The judge’s finding that biological materials in an isolated form are discoveries, not inventions, and therefore should not be patented clarifies the ambiguity that has clouded the gene patenting debate. Cancer Council and other non-profit healthcare and research groups have long held the view that natural biological materials should be freely available for research and non-commercial public health purposes.
Genes are natural occurrences in the body that are easily discoverable and therefore do not meet the legal definition of ‘inventions’ to make them patentable.
The current patent system facilitates monopolies by gene-owning companies, which can drive up testing costs for patients and reduce access to tests. Gene patents can also prevent the wider scientific community from sharing important medical knowledge and making use of genetic information to develop new diagnostic tests and new treatments for diseases.
In 2008, the Australian licensee for the BRCA1 and BRCA2 patents tried to establish a commercial monopoly by demanding that public laboratories cease conducting the tests. There was nothing in the law to protect the public interest from such a monopoly.

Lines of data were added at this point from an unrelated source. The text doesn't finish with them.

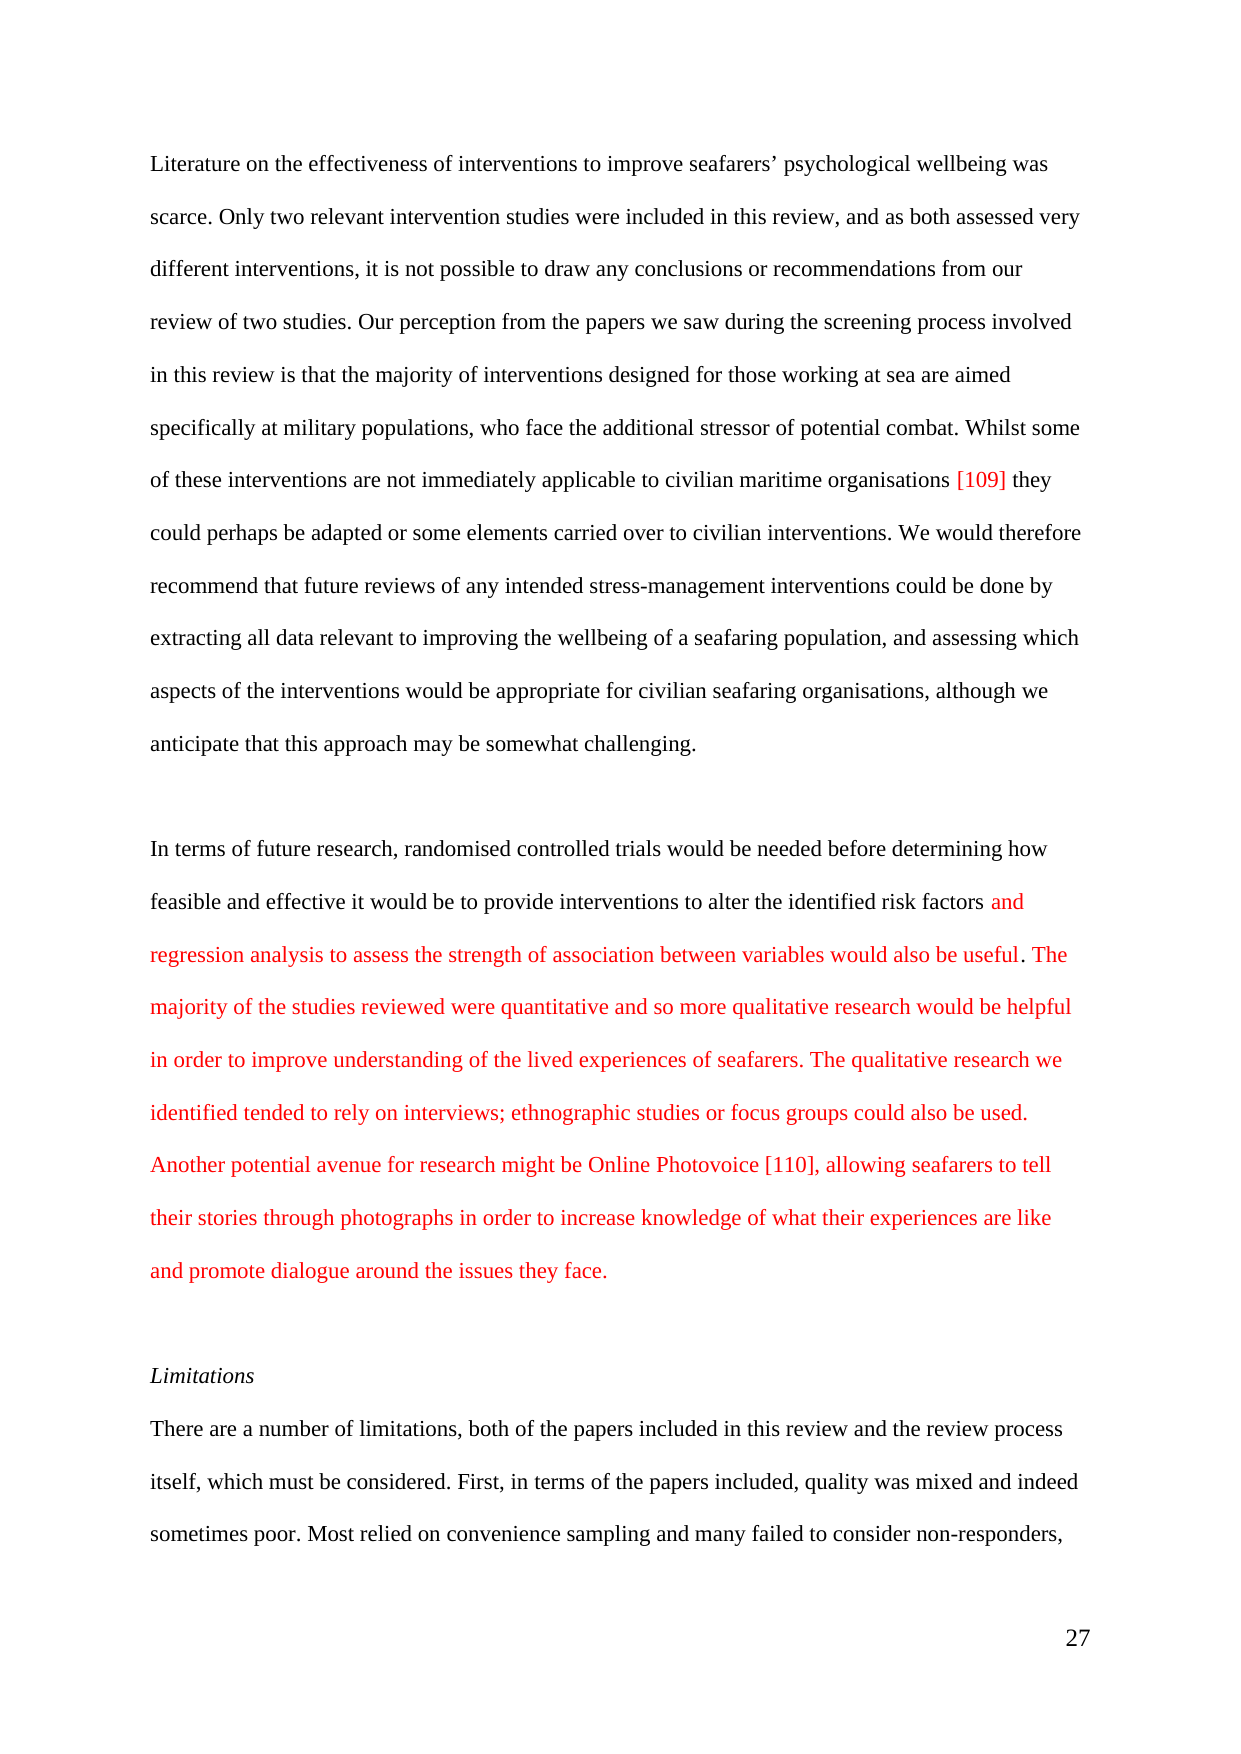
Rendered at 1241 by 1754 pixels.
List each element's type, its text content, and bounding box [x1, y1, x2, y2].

text In terms of future research, randomised controlled trials would be needed before determining how feasible and effective it would be to provide interventions to alter the identified risk factors and regression analysis to assess the strength of association between variables would also be useful. The majority of the studies reviewed were quantitative and so more qualitative research would be helpful in order to improve understanding of the lived experiences of seafarers. The qualitative research we identified tended to rely on interviews; ethnographic studies or focus groups could also be used. Another potential avenue for research might be Online Photovoice [110], allowing seafarers to tell their stories through photographs in order to increase knowledge of what their experiences are like and promote dialogue around the issues they face. [150, 835, 1090, 1283]
text Limitations [150, 1362, 1090, 1389]
text Literature on the effectiveness of interventions to improve seafarers’ psychological wellbeing was scarce. Only two relevant intervention studies were included in this review, and as both assessed very different interventions, it is not possible to draw any conclusions or recommendations from our review of two studies. Our perception from the papers we saw during the screening process involved in this review is that the majority of interventions designed for those working at sea are aimed specifically at military populations, who face the additional stressor of potential combat. Whilst some of these interventions are not immediately applicable to civilian maritime organisations [109] they could perhaps be adapted or some elements carried over to civilian interventions. We would therefore recommend that future reviews of any intended stress-management interventions could be done by extracting all data relevant to improving the wellbeing of a seafaring population, and assessing which aspects of the interventions would be appropriate for civilian seafaring organisations, although we anticipate that this approach may be somewhat challenging. [150, 150, 1090, 756]
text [150, 1415, 1090, 1547]
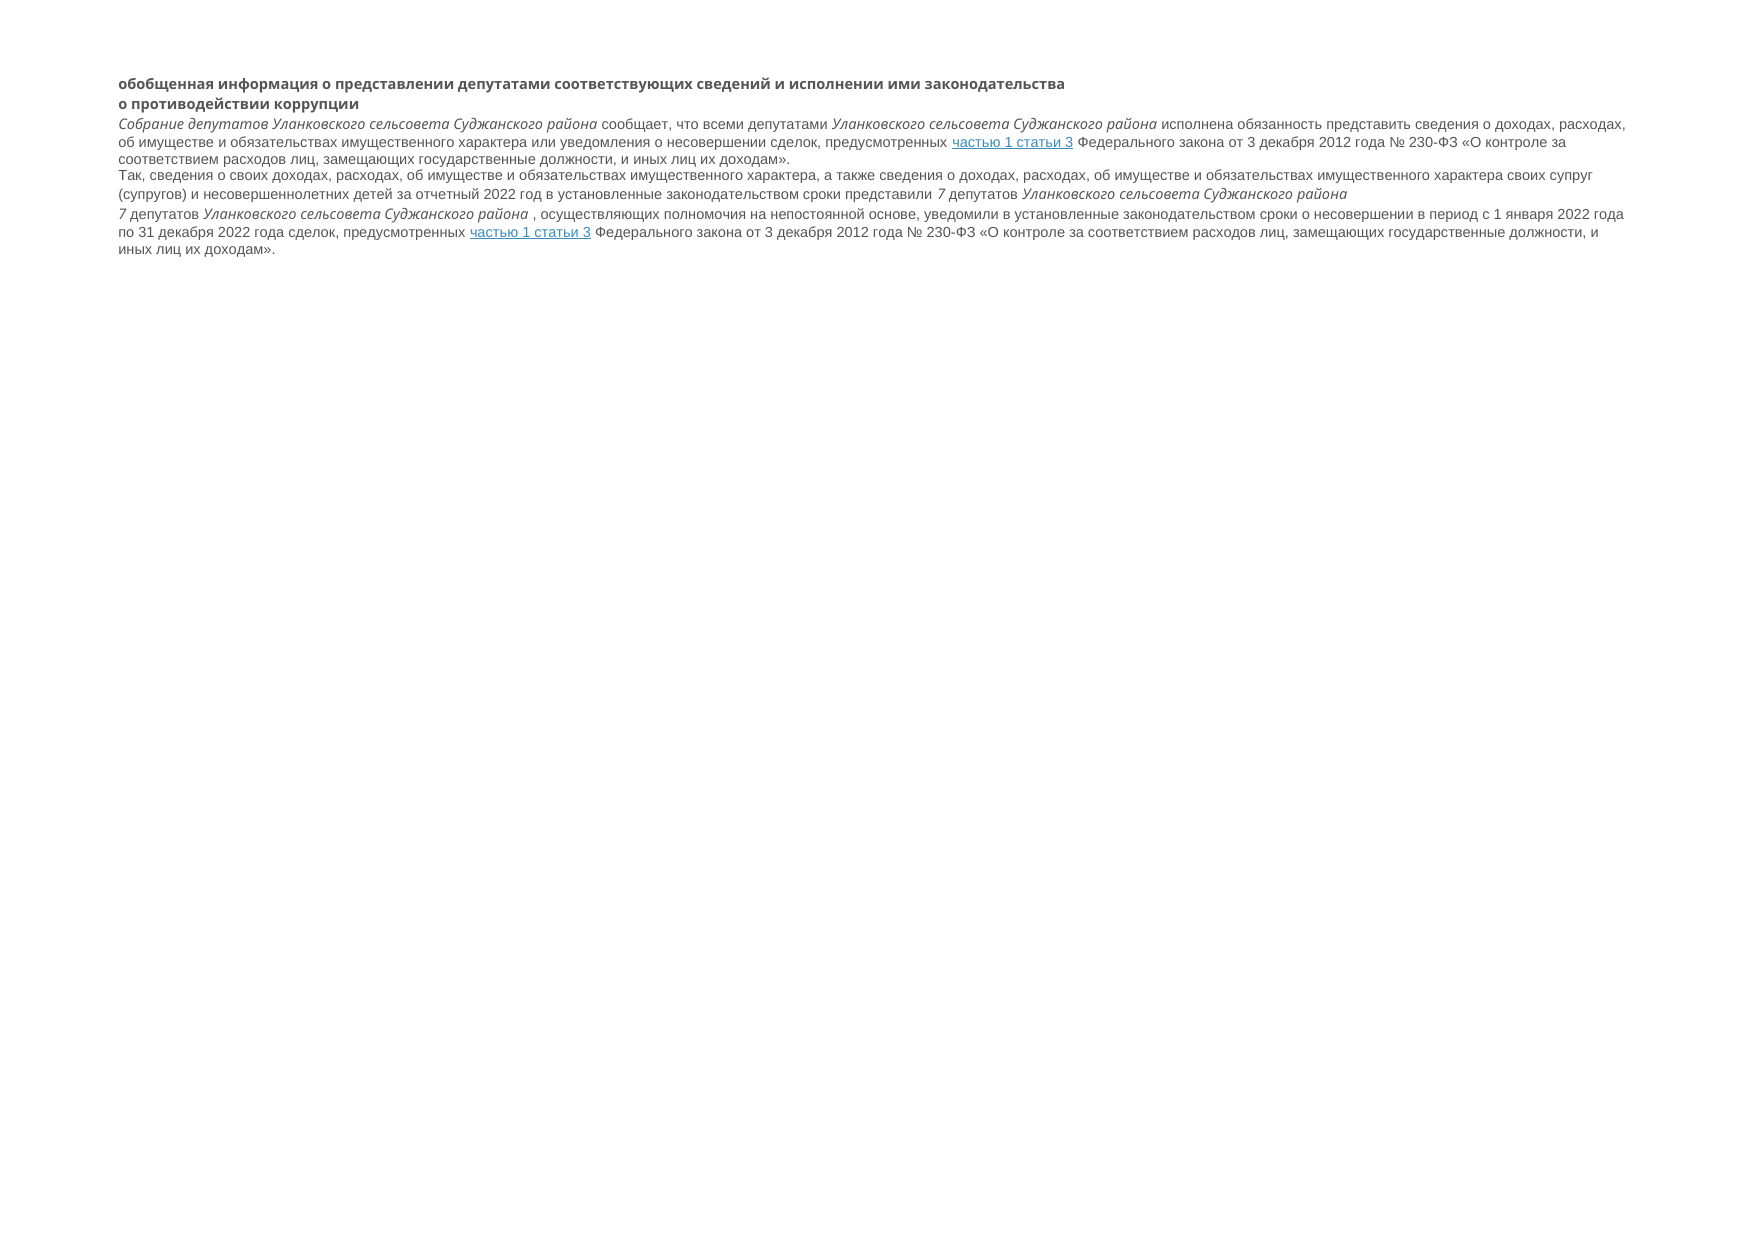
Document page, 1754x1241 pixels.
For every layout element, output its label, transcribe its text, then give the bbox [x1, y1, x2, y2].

text Так, сведения о своих доходах, расходах, об имуществе и обязательствах имущественного характера, а также сведения о доходах, расходах, об имуществе и обязательствах имущественного характера своих супруг (супругов) и несовершеннолетних детей за отчетный 2022 год в установленные законодательством сроки представили 7 депутатов Уланковского сельсовета Суджанского района [118, 167, 1636, 204]
text обобщенная информация о представлении депутатами соответствующих сведений и исполнении ими законодательства [118, 74, 1636, 94]
text о противодействии коррупции [118, 94, 1636, 114]
text Собрание депутатов Уланковского сельсовета Суджанского района сообщает, что всеми депутатами Уланковского сельсовета Суджанского района исполнена обязанность представить сведения о доходах, расходах, об имуществе и обязательствах имущественного характера или уведомления о несовершении сделок, предусмотренных частью 1 статьи 3 Федерального закона от 3 декабря 2012 года № 230-ФЗ «О контроле за соответствием расходов лиц, замещающих государственные должности, и иных лиц их доходам». [118, 114, 1636, 167]
text 7 депутатов Уланковского сельсовета Суджанского района , осуществляющих полномочия на непостоянной основе, уведомили в установленные законодательством сроки о несовершении в период с 1 января 2022 года по 31 декабря 2022 года сделок, предусмотренных частью 1 статьи 3 Федерального закона от 3 декабря 2012 года № 230-ФЗ «О контроле за соответствием расходов лиц, замещающих государственные должности, и иных лиц их доходам». [118, 204, 1636, 257]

Australia should set a global precedent and put public interest at the forefront of genetic science by invalidating the patenting of genes.
We are on the cusp of a surge in the use of genes in predicting, diagnosing and treating illnesses like cancer. Our patent laws, based on centuries-old principles, are out of date and need to be overhauled to exclude genes. The patent system should be about protecting inventions, such as medicines developed from genetic material, but not the material itself, which is a product of nature.
For a court in the US – where many of the world’s gene patents are held – to reach such a determination is a major breakthrough towards protecting the public interest from commercial monopolisation of genetic material.
This development from the US should send a message to Australian policy makers that there is increasing legal recognition that gene patents are invalid. We trust the Senate committee inquiring into this issue is watching with great interest.